Gerçek sorun olduğunda, düşüncelerin önemi yoktur, eyleme geçilir.
Düşünce ile üretilenler ise gerceklikten yoksun, ancak gerçeklik duygusu ile örülmüştür.
İhtimaller üzerine yapılan kurgu, bence gerçek sorundan daha sarsıcı.
Dış dünyadaki verilen savaşlar nihayi bir sonuca erebiliyorken.
İnsanın Kendi içinde ürettiği kargaşa bitmez tükenmez bir sokırım hâline dönüşür..

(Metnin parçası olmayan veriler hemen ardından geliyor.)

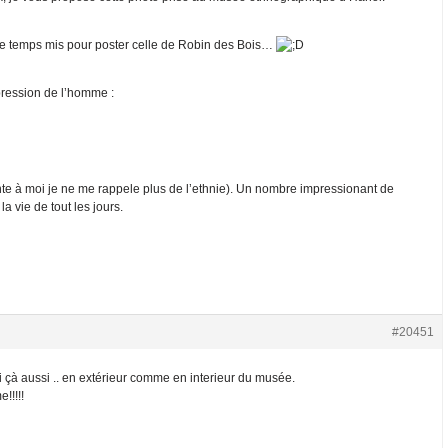
 le temps mis pour poster celle de Robin des Bois…
pression de l’homme :
nte à moi je ne me rappele plus de l’ethnie). Un nombre impressionant de
a vie de tout les jours.
#20451
 çà aussi .. en extérieur comme en interieur du musée.
!!!!!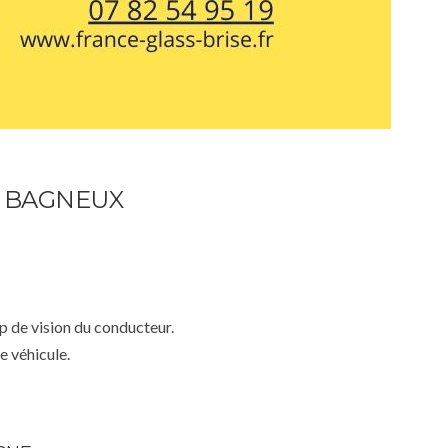
– BAGNEUX
mp de vision du conducteur.
e véhicule.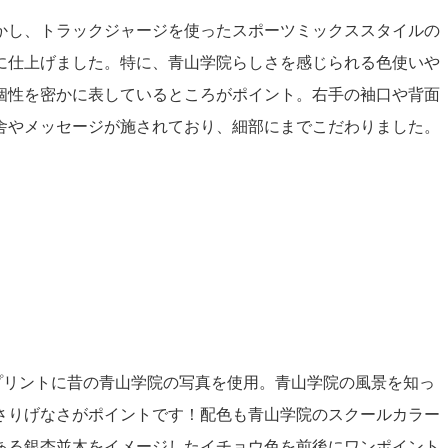
かし、トラックジャージを使ったスポーツミックススタイルの
に仕上げました。特に、青山学院らしさを感じられる色使いや
個性を密かに表しているところがポイント。右手の袖口や背面
舎やメッセージが施されており、細部にまでこだわりました。
プリントに昔の青山学院の写真を使用。青山学院の風景を知っ
さりげなさがポイントです！配色も青山学院のスクールカラー
ある銀杏並木をイメージしたイチョウ色を前後にワンポイント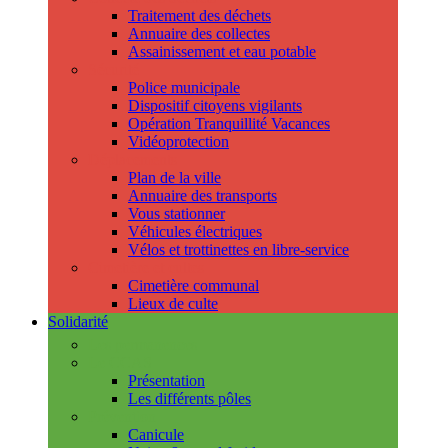
Traitement des déchets
Annuaire des collectes
Assainissement et eau potable
Sécurité
Police municipale
Dispositif citoyens vigilants
Opération Tranquillité Vacances
Vidéoprotection
Déplacements
Plan de la ville
Annuaire des transports
Vous stationner
Véhicules électriques
Vélos et trottinettes en libre-service
Cimetière et cultes
Cimetière communal
Lieux de culte
Solidarité
Les permanences
Le CCAS
Présentation
Les différents pôles
Prévention
Canicule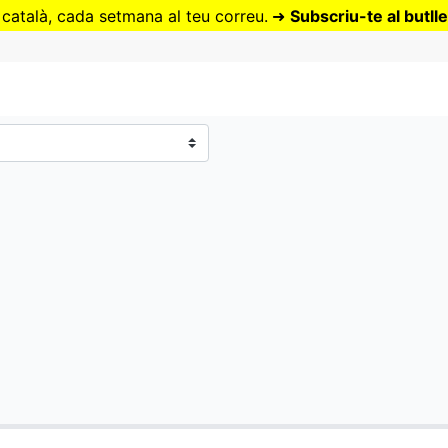
Vés
 català, cada setmana al teu correu.
➜
Subscriu-te al butlle
al
contingut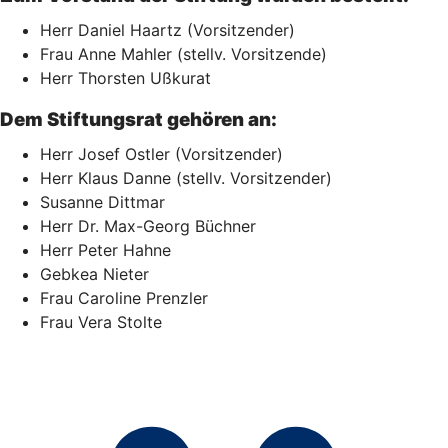
Herr Daniel Haartz (Vorsitzender)
Frau Anne Mahler (stellv. Vorsitzende)
Herr Thorsten Ußkurat
Dem Stiftungsrat gehören an:
Herr Josef Ostler (Vorsitzender)
Herr Klaus Danne (stellv. Vorsitzender)
Susanne Dittmar
Herr Dr. Max-Georg Büchner
Herr Peter Hahne
Gebkea Nieter
Frau Caroline Prenzler
Frau Vera Stolte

Bu yüzden ürkütücü olabilir:)
Bahsedilen doğal olan dış dünyadaki gerçek tehlikelerin haricindeki tehlikelerse eğer. Ben bunun yine insanın kendi içinde ürettiği kargaşanın ürettiği tehlikeler olduğunu düşünüyorum. Hatta karşılıklı biribirilerini ürettiklerini de düşünebiliriz.
İnsan dış tehlikelerden bir şekilde koruyabiliyor kendini, belki kaçarak belki savaşarak, belki kabul ederek korunuyor. Fakat içte verilen savaştan ne kaçabiliyor insan ne de savaşabiliyor. Kabul etmekse en zor olanı. O yüzden bence doğru.
Zihnimizde ürettiklerimiz gerçeklerden çok daha ürkütücüdür çoğu zaman, hatta o denli güçlüdürlerler ki gerçeği eğik bükerek kendi gerçekliğine uydurur ona inanmayı yeğleriz.